In comparison to idiosyncratic stories such as Argentina or Turkey, we also believe that South Africa will be able to prevent substantial outflows: Institutional independence and credibility of the National Treasury and the Reserve Bank (SARB) are key strengths. Reassuringly, inflation stood at 5.1% year-on-year in July, which is still within the South African Reserve Bank's target band of 3-6%.

EM Refinancing needs and FX Reserves (% of GDP)

IMF, World Bank, ING calculations – negative value indicates current account surplus
IMF, World Bank, ING calculations – negative value indicates current account surplus

Tough times for the rand

Trump's tweet merely adds to the headwinds facing the rand.

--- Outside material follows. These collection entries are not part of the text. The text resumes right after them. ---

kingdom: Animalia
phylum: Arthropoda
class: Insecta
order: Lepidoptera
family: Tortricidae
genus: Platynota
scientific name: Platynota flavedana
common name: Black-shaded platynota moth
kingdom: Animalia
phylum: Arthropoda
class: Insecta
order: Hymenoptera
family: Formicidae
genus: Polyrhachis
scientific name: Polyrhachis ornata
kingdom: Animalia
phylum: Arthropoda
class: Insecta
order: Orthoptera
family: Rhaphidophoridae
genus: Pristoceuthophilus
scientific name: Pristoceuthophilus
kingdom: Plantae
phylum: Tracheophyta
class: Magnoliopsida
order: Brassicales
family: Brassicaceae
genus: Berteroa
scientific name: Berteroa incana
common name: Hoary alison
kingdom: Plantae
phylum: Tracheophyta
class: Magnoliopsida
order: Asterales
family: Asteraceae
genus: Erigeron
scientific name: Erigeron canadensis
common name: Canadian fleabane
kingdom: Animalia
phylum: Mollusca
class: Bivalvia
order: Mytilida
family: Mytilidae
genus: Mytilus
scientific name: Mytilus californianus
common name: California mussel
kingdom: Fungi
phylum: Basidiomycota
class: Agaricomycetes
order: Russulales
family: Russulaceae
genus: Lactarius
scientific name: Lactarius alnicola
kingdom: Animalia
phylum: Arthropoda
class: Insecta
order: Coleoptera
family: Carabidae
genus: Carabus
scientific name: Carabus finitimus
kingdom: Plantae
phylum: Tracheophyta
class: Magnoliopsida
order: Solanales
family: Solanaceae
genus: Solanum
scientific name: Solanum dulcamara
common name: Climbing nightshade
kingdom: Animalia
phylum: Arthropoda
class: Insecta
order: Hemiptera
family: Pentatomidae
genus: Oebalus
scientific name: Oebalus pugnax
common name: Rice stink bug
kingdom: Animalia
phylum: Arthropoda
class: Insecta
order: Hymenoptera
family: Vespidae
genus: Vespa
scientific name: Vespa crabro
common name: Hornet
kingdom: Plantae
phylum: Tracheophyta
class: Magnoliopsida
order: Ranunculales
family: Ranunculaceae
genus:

These headwinds are blowing out of Washington, where: i) a Fed shifting monetary policy to neutral if not tight and ii) US economic sanctions are starting to weigh on South Africa's biggest trade partner, China.

Were the US in late September to go ahead with 25% sanctions on the next $200 billion of Chinese imports, we could see the emerging market FX complex, especially the commodity exporters like South Africa, taking another leg lower. So even though the rand looks to be cheap and has an implied yield of 7% per annum through the three month forwards, we're more worried that USD/ZAR has to trade to the 15.50 area first.

Currency depreciation would also raise questions for the South Africa Reserve Bank (SARB). The market is toying with the idea of a 25 basis point rate hike from South Africa over the next six months, but more aggressive tightening could easily be priced in were the rand to come under heavy pressure over coming months.